Assignment:
Every line below that mentions the word "found" should be copied out.
···
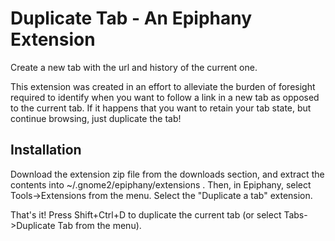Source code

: # Duplicate Tab - An Epiphany Extension
Create a new tab with the url and history of the current one.

This extension was created in an effort to alleviate the burden of foresight required to identify when you want to follow a link in a new tab as opposed to the current tab.  If it happens that you want to retain your tab state, but continue browsing, just duplicate the tab!

## Installation
Download the extension zip file from the downloads section, and extract the contents into ~/.gnome2/epiphany/extensions .  Then, in Epiphany, select Tools->Extensions from the menu.  Select the "Duplicate a tab" extension.

That's it!  Press Shift+Ctrl+D to duplicate the current tab (or select Tabs->Duplicate Tab from the menu).

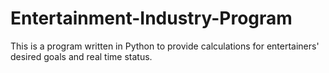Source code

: # Entertainment-Industry-Program
This is a program written in Python to provide calculations for entertainers' desired goals and real time status. 
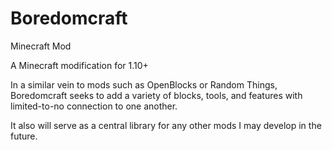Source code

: # Boredomcraft
Minecraft Mod

  A Minecraft modification for 1.10+

  In a similar vein to mods such as OpenBlocks or Random Things, Boredomcraft seeks to add a variety of blocks,
tools, and features with limited-to-no connection to one another.

  It also will serve as a central library for any other mods I may develop in the future.

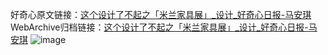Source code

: 好奇心原文链接：[这个设计了不起之「米兰家具展」_设计_好奇心日报-马安琪](https://www.qdaily.com/articles/8483.html)
WebArchive归档链接：[这个设计了不起之「米兰家具展」_设计_好奇心日报-马安琪](http://web.archive.org/web/20190623152940/https://www.qdaily.com/articles/8483.html)
![image](http://ww3.sinaimg.cn/large/007d5XDpgy1g3vd9x70knj30u0aky1kx)
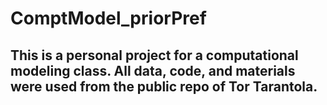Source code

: # ComptModel_priorPref

## This is a personal project for a computational modeling class. All data, code, and materials were used from the public repo of Tor Tarantola.
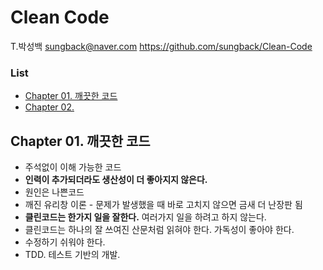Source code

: # Clean Code 

T.박성백 sungback@naver.com
https://github.com/sungback/Clean-Code

### List
- [Chapter 01. 깨끗한 코드](#1)
- [Chapter 02. ](#2)


<a name = "1"></a>
## Chapter 01. 깨끗한 코드
* 주석없이 이해 가능한 코드
* **인력이 추가되더라도 생산성이 더 좋아지지 않은다.** 
* 원인은 나쁜코드
* 깨진 유리창 이론 - 문제가 발생했을 때 바로 고치지 않으면 금새 더 난장판 됨 
* **클린코드는 한가지 일을 잘한다.** 여러가지 일을 하려고 하지 않는다.
* 클린코드는 하나의 잘 쓰여진 산문처럼 읽혀야 한다. 가독성이 좋아야 한다.
* 수정하기 쉬워야 한다.
* TDD. 테스트 기반의 개발.
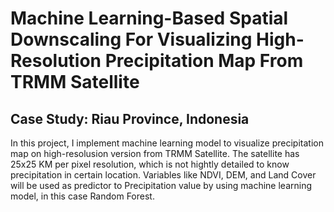 # Machine Learning-Based Spatial Downscaling For Visualizing High-Resolution Precipitation Map From TRMM Satellite
## Case Study: Riau Province, Indonesia
In this project, I implement machine learning model to visualize precipitation map on high-resolusion version from TRMM Satellite. The satellite has 25x25 KM per pixel resolution, which is not hightly detailed to know precipitation in certain location. Variables like NDVI, DEM, and Land Cover will be used as predictor to Precipitation value by using machine learning model, in this case Random Forest.  
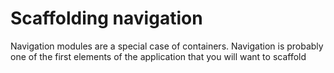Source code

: # Scaffolding navigation

Navigation modules are a special case of containers. Navigation is probably one of the first elements of the application that you will want to scaffold 
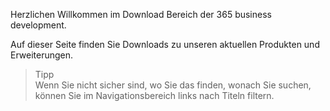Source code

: Herzlichen Willkommen im Download Bereich der 365 business development.

Auf dieser Seite finden Sie Downloads zu unseren aktuellen Produkten und Erweiterungen.

> Tipp<br />Wenn Sie nicht sicher sind, wo Sie das finden, wonach Sie suchen, können Sie im Navigationsbereich links nach Titeln filtern.
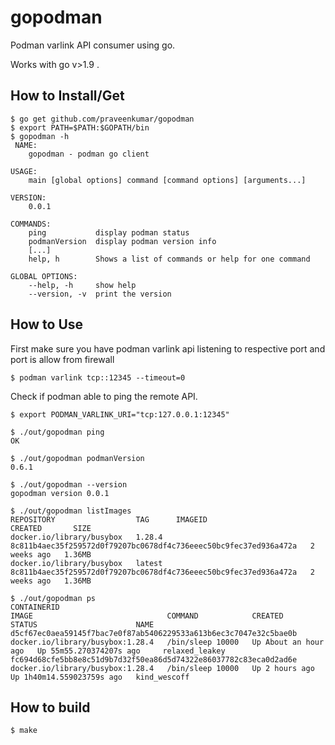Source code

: # gopodman
Podman varlink API consumer using go.

Works with go v>1.9 .

How to Install/Get
------------------

    $ go get github.com/praveenkumar/gopodman
    $ export PATH=$PATH:$GOPATH/bin
    $ gopodman -h
     NAME:
        gopodman - podman go client

    USAGE:
        main [global options] command [command options] [arguments...]

    VERSION:
        0.0.1

    COMMANDS:
        ping           display podman status
        podmanVersion  display podman version info
        [...]
        help, h        Shows a list of commands or help for one command

    GLOBAL OPTIONS:
        --help, -h     show help
        --version, -v  print the version
       

How to Use
----------

First make sure you have podman varlink api listening to respective port and port is allow from firewall

    $ podman varlink tcp::12345 --timeout=0

Check if podman able to ping the remote API.

    $ export PODMAN_VARLINK_URI="tcp:127.0.0.1:12345"

    $ ./out/gopodman ping
    OK

    $ ./out/gopodman podmanVersion
    0.6.1

    $ ./out/gopodman --version
    gopodman version 0.0.1

    $ ./out/gopodman listImages
    REPOSITORY                  TAG      IMAGEID                                                            CREATED       SIZE
    docker.io/library/busybox   1.28.4   8c811b4aec35f259572d0f79207bc0678df4c736eeec50bc9fec37ed936a472a   2 weeks ago   1.36MB
    docker.io/library/busybox   latest   8c811b4aec35f259572d0f79207bc0678df4c736eeec50bc9fec37ed936a472a   2 weeks ago   1.36MB
    
    $ ./out/gopodman ps
    CONTAINERID                                                        IMAGE                              COMMAND            CREATED                STATUS                      NAME
    d5cf67ec0aea59145f7bac7e0f87ab5406229533a613b6ec3c7047e32c5bae0b   docker.io/library/busybox:1.28.4   /bin/sleep 10000   Up About an hour ago   Up 55m55.270374207s ago     relaxed_leakey
    fc694d68cfe5bb8e8c51d9b7d32f50ea86d5d74322e86037782c83eca0d2ad6e   docker.io/library/busybox:1.28.4   /bin/sleep 10000   Up 2 hours ago         Up 1h40m14.559023759s ago   kind_wescoff


           
How to build
------------

    $ make
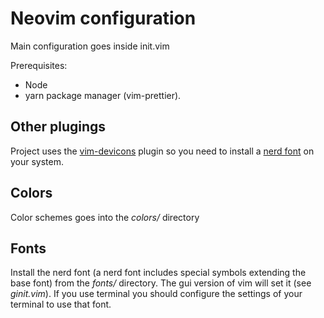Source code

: # Neovim configuration

Main configuration goes inside init.vim

Prerequisites: 
- Node
- yarn package manager (vim-prettier).


## Other plugings

Project uses the [vim-devicons](https://github.com/ryanoasis/vim-devicons) plugin so you need to install a [nerd font](https://github.com/ryanoasis/nerd-fonts#font-patcher) on your system.

## Colors
Color schemes goes into the _colors/_ directory

## Fonts

Install the nerd font (a nerd font includes special symbols extending the base font) from the _fonts/_ directory. The gui version of vim will set it (see _ginit.vim_). If you use terminal you should configure the settings of your terminal to use that font.
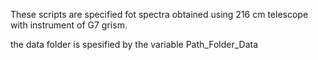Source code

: These scripts are specified fot spectra obtained using 216 cm telescope with instrument of G7 grism.

the data folder is spesified by the variable Path_Folder_Data
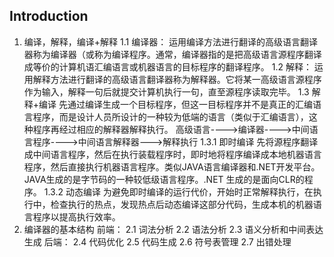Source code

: ## Introduction
1. 编译，解释，编译+解释
	1.1  编译器：
		运用编译方法进行翻译的高级语言翻译器称为编译器（或称为编译程序。通常，编译器指的是把高级语言源程序翻译成等价的计算机语汇编语言或机器语言的目标程序的翻译程序。
	1.2 解释：
		运用解释方法进行翻译的高级语言翻译器称为解释器。它将某一高级语言源程序作为输入，解释一句后就提交计算机执行一句，直至源程序读取完毕。
	1.3 解释+编译
		先通过编译生成一个目标程序，但这一目标程序并不是真正的汇编语言程序，而是设计人员所设计的一种较为低端的语言（类似于汇编语言），这种程序再经过相应的解释器解释执行。
		高级语言---->编译器---->中间语言程序---->中间语言解释器--->解释执行
		1.3.1 即时编译
			先将源程序翻译成中间语言程序，然后在执行装载程序时，即时地将程序编译成本地机器语言程序，然后直接执行机器语言程序。类似JAVA语言编译器和.NET开发平台。JAVA生成的是字节码的一种较低级语言程序。.NET 生成的是面向CLR的程序。
		1.3.2 动态编译
			为避免即时编译的运行代价，开始时正常解释执行，在执行中，检查执行的热点，发现热点后动态编译这部分代码，生成本机的机器语言程序以提高执行效率。
2. 编译器的基本结构
	前端：
	2.1 词法分析
	2.2 语法分析
	2.3 语义分析和中间表达生成
	后端：
	2.4 代码优化
	2.5 代码生成
	2.6 符号表管理
	2.7 出错处理
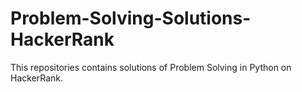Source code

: # Problem-Solving-Solutions-HackerRank

This repositories contains solutions of Problem Solving in Python on HackerRank.
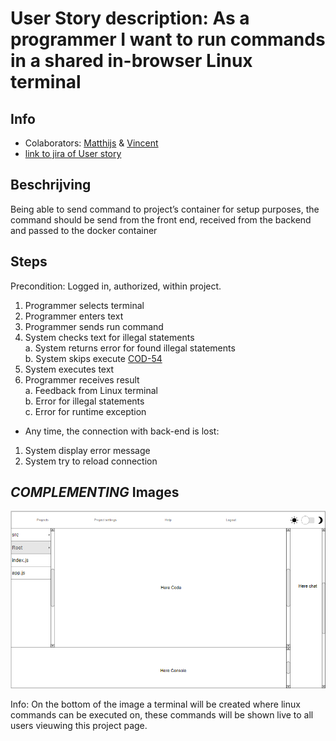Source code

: # User Story description: As a programmer I want to run commands in a shared in-browser Linux terminal


## Info
* Colaborators: [Matthijs](https://github.com/webbasedcode/documentation/blob/main/doc/members/Matthijs.md) & [Vincent](https://github.com/webbasedcode/documentation/blob/main/doc/members/Vincent.md) 
* [link to jira of User story](https://codelaborative.atlassian.net/browse/COD-43)


## Beschrijving 
Being able to send command to project’s container for setup purposes, the command should be send from the front end, received from the backend and passed to the docker container


## Steps
Precondition: Logged in, authorized, within project.
1. Programmer selects terminal
2. Programmer enters text
3. Programmer sends run command
4. System checks text for illegal statements
    <br> a. System returns error for found illegal statements
    <br> b. System skips execute [COD-54](https://codelaborative.atlassian.net/browse/COD-54)
5. System executes text
6. Programmer receives result
    <br> a. Feedback from Linux terminal
    <br> b. Error for illegal statements
    <br> c. Error for runtime exception <br>
* Any time, the connection with back-end is lost:
1. System display error message
2. System try to reload connection


## *COMPLEMENTING* Images
![link to wireframe of projectpage](https://github.com/webbasedcode/documentation/blob/main/doc/wireframes/projectpage.png)

Info: On the bottom of the image a terminal will be created where linux commands can be executed on, these commands will be shown live to all users vieuwing this project page.
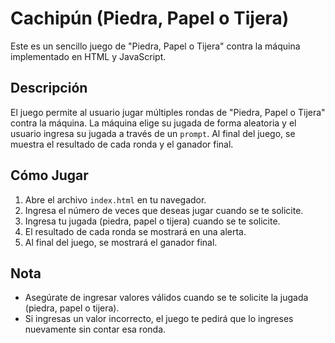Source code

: # Cachipún (Piedra, Papel o Tijera)

Este es un sencillo juego de "Piedra, Papel o Tijera" contra la máquina implementado en HTML y JavaScript.

## Descripción

El juego permite al usuario jugar múltiples rondas de "Piedra, Papel o Tijera" contra la máquina. 
La máquina elige su jugada de forma aleatoria y el usuario ingresa su jugada a través de un `prompt`. 
Al final del juego, se muestra el resultado de cada ronda y el ganador final.

## Cómo Jugar

1. Abre el archivo `index.html` en tu navegador.
2. Ingresa el número de veces que deseas jugar cuando se te solicite.
3. Ingresa tu jugada (piedra, papel o tijera) cuando se te solicite.
4. El resultado de cada ronda se mostrará en una alerta.
5. Al final del juego, se mostrará el ganador final.

## Nota
- Asegúrate de ingresar valores válidos cuando se te solicite la jugada (piedra, papel o tijera).
- Si ingresas un valor incorrecto, el juego te pedirá que lo ingreses nuevamente sin contar esa ronda.
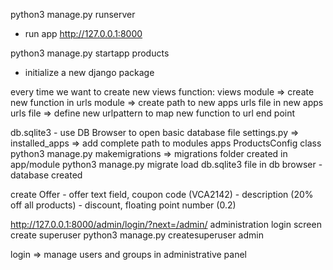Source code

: 

python3 manage.py runserver
- run app
http://127.0.0.1:8000


python3 manage.py startapp products
- initialize a new django package


every time we want to create new views function:
views module => create new function
in urls module => create path to new apps urls file
in new apps urls file => define new urlpattern to map new function to url end point

db.sqlite3 - use DB Browser to open
basic database file
settings.py => installed_apps => add complete path to modules apps ProductsConfig class
python3 manage.py makemigrations
=> migrations folder created in app/module
python3 manage.py migrate
load db.sqlite3 file in db browser - database created


create Offer
    - offer text field, coupon code (VCA2142)
    - description (20% off all products)
    - discount, floating point number (0.2)


http://127.0.0.1:8000/admin/login/?next=/admin/
administration login screen
create superuser
python3 manage.py createsuperuser
admin

login => manage users and groups in administrative panel

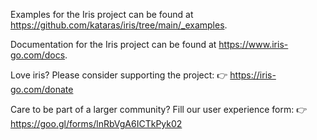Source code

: Examples for the Iris project can be found at
<https://github.com/kataras/iris/tree/main/_examples>.

Documentation for the Iris project can be found at
<https://www.iris-go.com/docs>.

Love iris? Please consider supporting the project:
👉  https://iris-go.com/donate

Care to be part of a larger community? Fill our user experience form:
👉  https://goo.gl/forms/lnRbVgA6ICTkPyk02
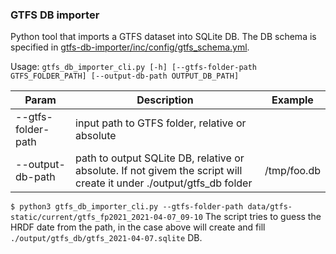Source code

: ### GTFS DB importer

Python tool that imports a GTFS dataset into SQLite DB.
The DB schema is specified in [gtfs-db-importer/inc/config/gtfs_schema.yml](gtfs-db-importer/inc/config/gtfs_schema.yml).

Usage: `gtfs_db_importer_cli.py [-h] [--gtfs-folder-path GTFS_FOLDER_PATH] [--output-db-path OUTPUT_DB_PATH]`

|Param|Description|Example|
|--|--|--|
|--gtfs-folder-path|input path to GTFS folder, relative or absolute|  |
|--output-db-path|path to output SQLite DB, relative or absolute. If not givem the script will create it under ./output/gtfs_db folder|/tmp/foo.db|

`$ python3 gtfs_db_importer_cli.py --gtfs-folder-path data/gtfs-static/current/gtfs_fp2021_2021-04-07_09-10`
The script tries to guess the HRDF date from the path, in the case above will create and fill `./output/gtfs_db/gtfs_2021-04-07.sqlite` DB.
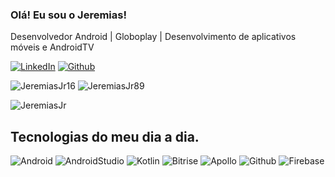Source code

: 
### Olá! Eu sou o Jeremias!<br/>
Desenvolvedor Android | Globoplay | Desenvolvimento de aplicativos móveis e AndroidTV


[![LinkedIn](https://img.shields.io/badge/LinkedIn-0077B5?style=for-the-badge&logo=linkedin&logoColor=white)](https://www.linkedin.com/in/jeremias-dos-santos-andrade-46840622b/)  [![Github](https://img.shields.io/badge/GitHub-100000?style=for-the-badge&logo=github&logoColor=white)](https://github.com/JeremiasJr89) 

 ![JeremiasJr16](https://github-readme-stats.vercel.app/api?username=JeremiasJr16&show_icons=true&theme=tokyonight)
 ![JeremiasJr89](https://github-readme-stats.vercel.app/api?username=JeremiasJr89&show_icons=true&theme=tokyonight)

 ![JeremiasJr](https://github-readme-stats.vercel.app/api/top-langs/?username=JeremiasJr16&hide_progress=true)

## Tecnologias do meu dia a dia.
 <div style="display: inline-block">
 <img alt="Android" src="https://img.shields.io/badge/Android-34A853.svg?style=for-the-badge&logo=Android&logoColor=white" />
     <img alt="AndroidStudio" src="https://img.shields.io/badge/Android%20Studio-3DDC84.svg?style=for-the-badge&logo=Android-Studio&logoColor=white" />
  <img alt="Kotlin" src="https://img.shields.io/badge/Kotlin-0095D5?&style=for-the-badge&logo=kotlin&logoColor=white"/>
     <img alt="Bitrise" src="https://img.shields.io/badge/Bitrise-683D87.svg?style=for-the-badge&logo=Bitrise&logoColor=white" />
 <img alt="Apollo"src="https://img.shields.io/badge/Apollo%20GraphQL-311C87.svg?style=for-the-badge&logo=Apollo-GraphQL&logoColor=white" />
   <img alt="Github"src="https://img.shields.io/badge/GitHub-100000?style=for-the-badge&logo=github&logoColor=white" />
   <img alt="Firebase"src="https://img.shields.io/badge/Firebase-DD2C00.svg?style=for-the-badge&logo=Firebase&logoColor=white" />

</div>


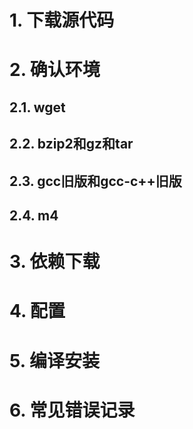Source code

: # 1. 下载源代码



# 2. 确认环境

## 2.1. wget

## 2.2. bzip2和gz和tar

## 2.3. gcc旧版和gcc-c++旧版

## 2.4. m4



# 3. 依赖下载



# 4. 配置



# 5. 编译安装



# 6. 常见错误记录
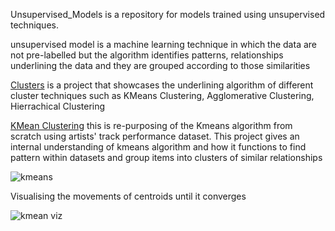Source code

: Unsupervised_Models is a repository for models trained using unsupervised techniques.

unsupervised model is a machine learning technique in which the data are not pre-labelled but the algorithm identifies patterns, 
relationships underlining the data and they are grouped according to those similarities

[Clusters](https://github.com/KizMan-23/unsupervised_models/blob/main/clusters.ipynb) is a project that showcases the underlining algorithm of different cluster techniques such as KMeans Clustering, Agglomerative Clustering, Hierrachical Clustering


[KMean Clustering](kmeans.ipynb) this is re-purposing of the Kmeans algorithm from scratch using artists' track performance dataset. This project gives an internal understanding of kmeans algorithm and how it functions to find pattern
within datasets and group items into clusters of similar relationships

![kmeans](https://github.com/user-attachments/assets/c8e558bb-5812-4aa3-9164-62c3276d6648)

Visualising the movements of centroids until it converges

![kmean viz](https://github.com/user-attachments/assets/3619270a-06d4-4828-855f-c495cfd45bfe)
···
Written response:
    <br> a. System returns error for found illegal statements
: Examples for the Iris project can be found at
Documentation for the Iris project can be found at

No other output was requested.